What we aren’t able to do very effectively, though, is rapidly track and trace products. With our baseline of current technology, we can’t always quickly access the data we need to make effective decisions within supply chains.
“If we need a lot of pallets or a piece of equipment in New York, and Texas has an extra supply, we can start reshuffling that, if needed,” explains Omar. “But that can’t happen unless we can get an overall sense of what ports exist where and make decisions accordingly.”
Omar says blockchain, used in combination with other emerging technologies, is one solution. Blockchain, known best for its use as the underlying technology for cryptocurrencies, is built on a synchronized database called a “distributed ledger.” It stores digital information in multiple locations and updates it instantly and securely—a potentially life-saving capability for disaster relief.
In “Blockchain: How Increasing Trust, Efficiency, and Transparency Can Save Lives,” Omar explains how blockchain can revolutionize emergency response, especially within the Federal Emergency Management Agency (FEMA), through monitoring, tracking, and paying for supplies; streamlining how to identify available beds, supplies, and medical care; and creating a secure donation system with internal audits to prevent fraud.

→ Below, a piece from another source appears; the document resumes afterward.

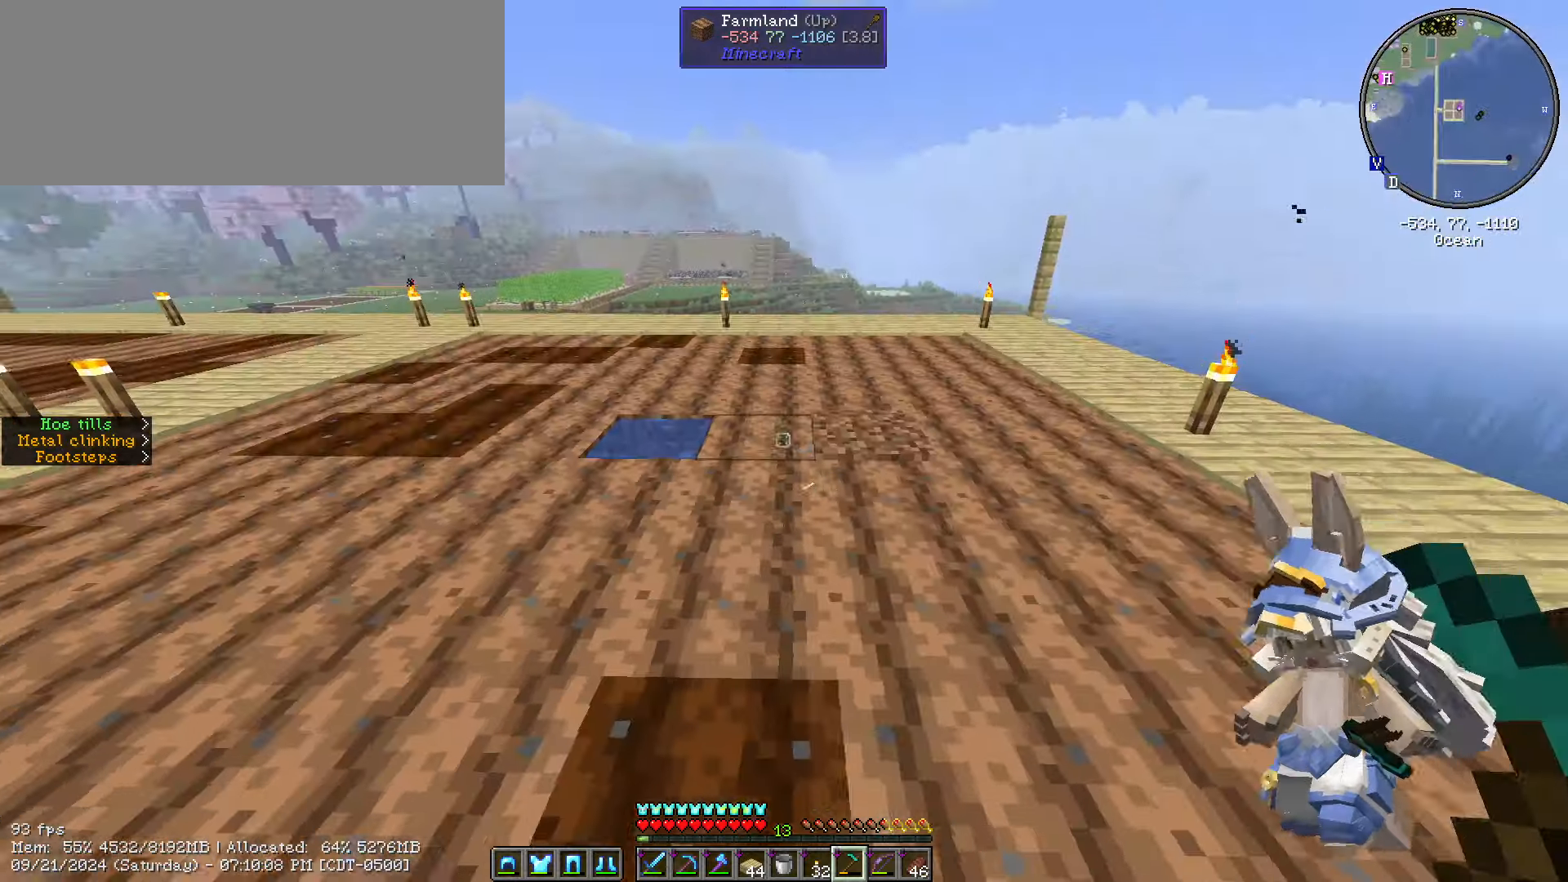
{"keys": ["w"], "mouse": ["right"], "events": [[50, "w", "down"], [133, "a", "up"], [483, "mouse_right", "down"]]}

“It’s not just the ability to act. It’s the ability to act in the most timely and efficient manner,” says Omar.
Moving forward, Omar predicts we may also see companies transitioning to automation or user robotics. For some industries, this could be a way to mitigate future risks and solve disruptions in the supply chain. “One good thing that can come from this is that we’ll have to become much more creative with how we mitigate disruptions,” Omar says. “It doesn’t have to be substituting workers with technology that helps us. It could be restructuring our supply chains, companies having more production that’s closer to their own markets.”
In the meantime, there are a few things we can do. People can rationalize their purchases, making sure they are not buying excessively out of fear or anxiety. In some cases, businesses can team up with competition to share supplies and collaborate on distribution. Most importantly, though, we can stay home.
The longer this pandemic extends, the worse off we’ll be, says Omar. Opening the economy back up again has to correlate with a lower and declining number of cases. And the more we pretend this isn’t happening or it’s not a serious issue, the longer it will take us to recover.
“We can’t start working again just because we need the supplies,” says Omar. “In reality, if people keep getting sick, how can we expect to produce, sell, or ship products?
“The more people who are cautious and make sure they and others are safe, the faster we get through this, and the quicker supply chains will be back online.”